# Counting Downloads for crates.io
crates.io is currently counting downloads in the application's backend. Given the high volume of requests to the `/download` endpoint, this is starting to cause performance issues. From the perspective of the crates team, it would be preferable to avoid serving download requests through the application and instead serve them directly from the CDN. But this will require a new solution for counting crate downloads.
A proposed approach is to count downloads based on the request logs. This would provide a scalable mechanism that counts downloads in batches, reducing the load on the backend and database.
Request logs are currently uploaded to S3 from both CloudFront and Fastly. The format of the logs differs greatly, but both contain the requested URL which can be used to determine the crate name and version.
A simple mechanism could be to trigger an AWS Lambda function whenever a file is uploaded to the S3 bucket where logs are stored. The function would then parse the file, extract all downloads, count them, and call an API to update the counts in the database.
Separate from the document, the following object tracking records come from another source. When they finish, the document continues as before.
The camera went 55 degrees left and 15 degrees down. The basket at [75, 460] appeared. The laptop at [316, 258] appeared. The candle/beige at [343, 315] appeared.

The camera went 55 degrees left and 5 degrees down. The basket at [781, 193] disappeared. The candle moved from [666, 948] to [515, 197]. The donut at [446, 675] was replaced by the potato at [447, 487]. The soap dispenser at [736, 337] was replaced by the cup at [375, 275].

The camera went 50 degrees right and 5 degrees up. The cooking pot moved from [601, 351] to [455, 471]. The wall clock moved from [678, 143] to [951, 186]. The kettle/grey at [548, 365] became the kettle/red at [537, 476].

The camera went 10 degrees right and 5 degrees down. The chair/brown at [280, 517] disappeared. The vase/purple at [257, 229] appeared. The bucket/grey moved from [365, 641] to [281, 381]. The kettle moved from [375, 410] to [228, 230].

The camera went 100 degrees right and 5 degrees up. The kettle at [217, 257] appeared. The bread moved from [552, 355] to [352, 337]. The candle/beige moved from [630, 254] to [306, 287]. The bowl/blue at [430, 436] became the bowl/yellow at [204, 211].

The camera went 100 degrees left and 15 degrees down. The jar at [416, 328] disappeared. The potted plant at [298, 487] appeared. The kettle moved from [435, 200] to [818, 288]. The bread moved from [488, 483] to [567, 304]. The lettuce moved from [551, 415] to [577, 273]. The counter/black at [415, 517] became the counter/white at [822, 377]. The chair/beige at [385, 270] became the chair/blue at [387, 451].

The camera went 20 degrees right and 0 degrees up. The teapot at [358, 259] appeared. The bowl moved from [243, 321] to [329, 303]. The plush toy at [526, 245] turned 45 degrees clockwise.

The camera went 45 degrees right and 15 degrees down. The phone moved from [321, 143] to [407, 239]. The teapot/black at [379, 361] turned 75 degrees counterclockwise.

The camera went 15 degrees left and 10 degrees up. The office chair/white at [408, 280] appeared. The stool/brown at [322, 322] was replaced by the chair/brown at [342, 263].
While I think this is reasonable, I am a bit concerned about the following problems:
- How can the function be developed and tested? We don't have tooling for development and testing in `simpleinfra`, which seems like the wrong place for the code anyways.
- How can the function be deployed? Is it feasible to deploy from GitHub Actions?
- How can we trigger the function manually, e.g. when parsing a file failed and it needs to be processed again?
- How can the crates team debug failures and retry files without access to the S3 bucket?
- How do we monitor the correct execution of the function and any errors that might occur?